Try it. The lines to copy are those in the records below that hold the word "hearing".

Data extracts.
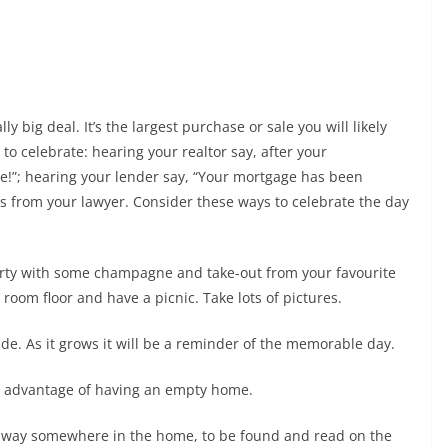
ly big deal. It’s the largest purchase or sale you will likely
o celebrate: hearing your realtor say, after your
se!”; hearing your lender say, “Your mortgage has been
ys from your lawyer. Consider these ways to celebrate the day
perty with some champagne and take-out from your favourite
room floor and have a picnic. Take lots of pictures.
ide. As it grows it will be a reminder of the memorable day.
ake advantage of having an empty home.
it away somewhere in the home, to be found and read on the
* * *
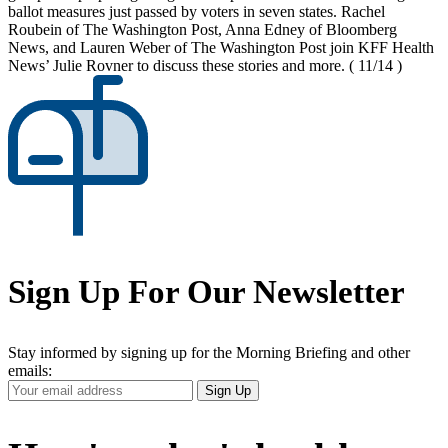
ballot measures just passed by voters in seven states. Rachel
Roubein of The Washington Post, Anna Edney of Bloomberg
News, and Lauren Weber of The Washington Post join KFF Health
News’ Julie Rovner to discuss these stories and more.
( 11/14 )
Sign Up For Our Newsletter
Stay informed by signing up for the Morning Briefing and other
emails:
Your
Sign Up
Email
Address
--
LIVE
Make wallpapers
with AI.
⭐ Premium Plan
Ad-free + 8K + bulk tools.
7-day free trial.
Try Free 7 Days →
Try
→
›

Problem solution.
o celebrate: hearing your realtor say, after your
se!”; hearing your lender say, “Your mortgage has been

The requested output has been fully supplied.